YSL Faux Cils Mascara (black)
YSL Touche Eclat (#3)
Lancome Artliner (Indigo Sparkle)
Revlon Moistrous l/s in plum wet
Mac blushcreme in ladyblush
Clinique tinted superbalm in grape
Mac belle azure e/s

Here's the rotating guest list

a couple of veluxe pearl e/s
any 1 of my NARS blushes/Mac Variety blush/any 1 of my MAC creme blushes
at least 3 of my MAC lipglasses and 2 of my revlon superlustrous lipglosses
a couple of dior lipsticks


----------



## blackkittychick (Oct 12, 2005)

delete


----------



## sigwing (Oct 12, 2005)

~Clinique Superpowder
~Origins tube concealer
~black Definicils mascara
~a neutral eyeshadow quad, or one of my MAC holiday palettes with a good selection
~nude lipliner & the hardest decision: which tube of lipstick!!


----------



## pink__grapefruit (Oct 12, 2005)

My Emergency makeup is little... hehe.  I've finally gotten to the point where i don't need foundation! yes!  goal for this year is completed!
but its :
            *MAC Golden Refined Bronzer (heh, or is refined golden? i get confused)
            *MAC Shimpagne Mineralized Skinfinnish
            *MAC Plink! or Bare Venus lipstick
            *MAC LoveNectar Lustreglass <3
            *MAC Honesty and Goldbit eyeshadows
            *Maybeline XXL Voluminous (sp? haha) Mascara

And i'm all done! Heh.  This is usually my morning routine... With a lil bit of MAC Mouisture Fix <3 lol


----------



## so_siqqq (Oct 12, 2005)

At all times I bring:

Blot powder
Nars Orgasm blush
Powerpoint eye pencil in Engraved
Lip conditioner

That's all I really need to survive the day.


----------



## Buttercup (Oct 13, 2005)

mac moisturecover concealer
ysl touche eclat
mac fix+
nars laguna bronzer
mac peachykeen blush
mascara
shu curler
chanel sesame glossimer or mac tinted lip conditioner


----------



## visivo (Feb 25, 2006)

heee i was thinking about starting a thread like this myself! But I will just add to this one.

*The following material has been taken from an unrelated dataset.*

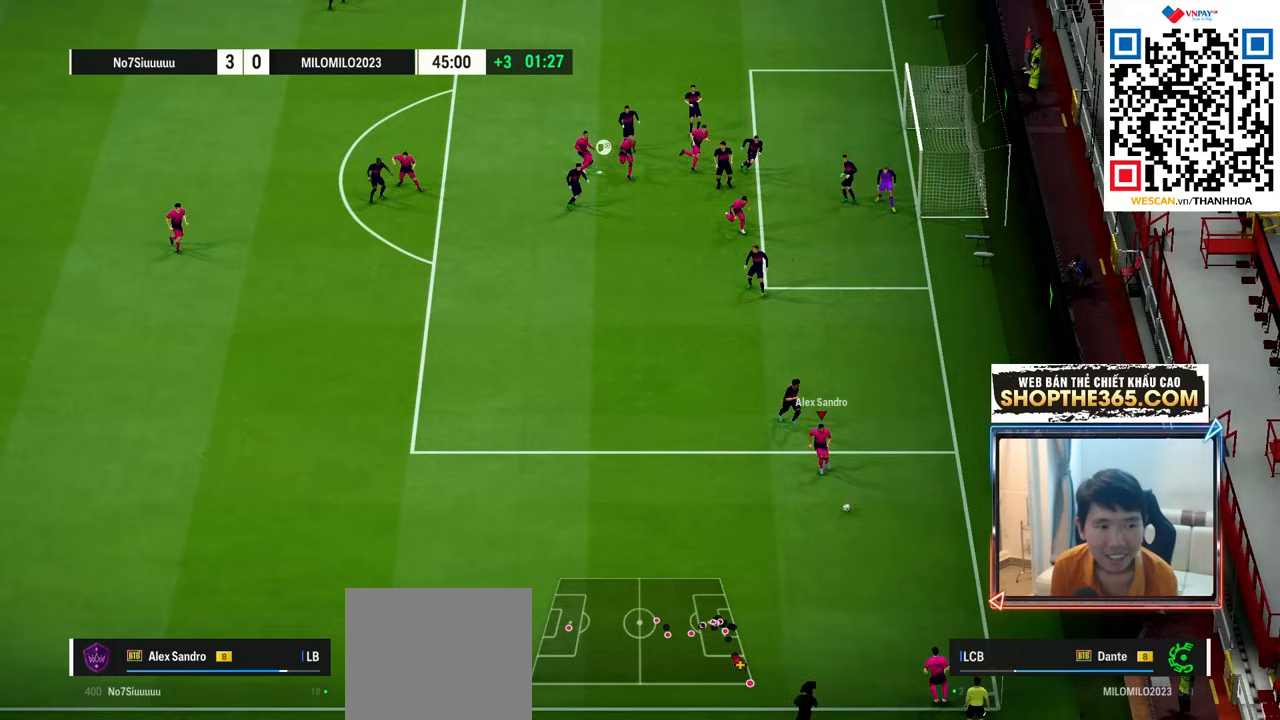
{"buttons": [], "left_stick": "down-left", "right_stick": "center", "events": [[200, "L2", "up"]]}
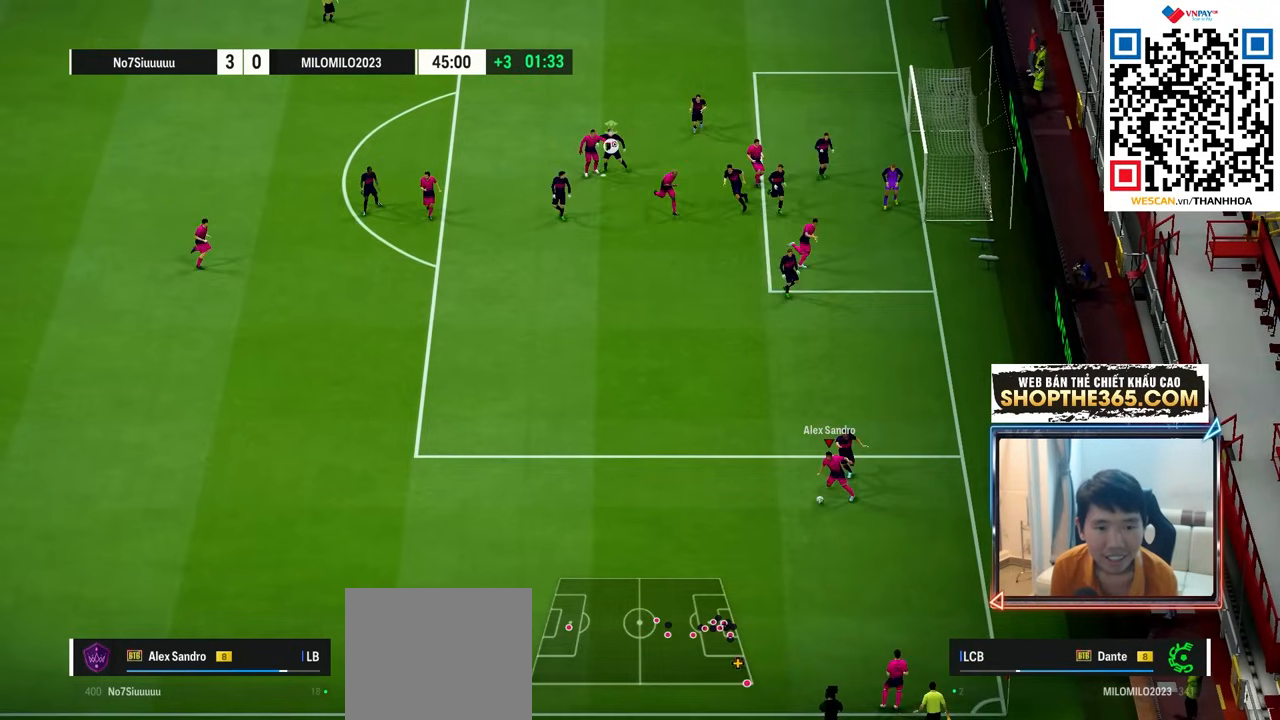
{"buttons": [], "left_stick": "left", "right_stick": "center", "events": [[467, "left_stick", "left"]]}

I have a tiny bag that I sort of rotate depending on whether Im actually wearing makeup etc. 

Generally it is moisturecover nw15 for emergency pick-me-up like after work when I look tired but i need to go out directly after. 

Zia sea tonic aloe toner comes in this 2oz spray bottle that is super convenient and just wakes my face up and moisturizes perfectly. 

I generally follow that with blot powder in medium on my forehead 

Scharffenberger Lip ganache is a stapleeee, and sometimes I carry l'occitane tinted shea butter balm in mûre sauvage for color, lips and cheeks.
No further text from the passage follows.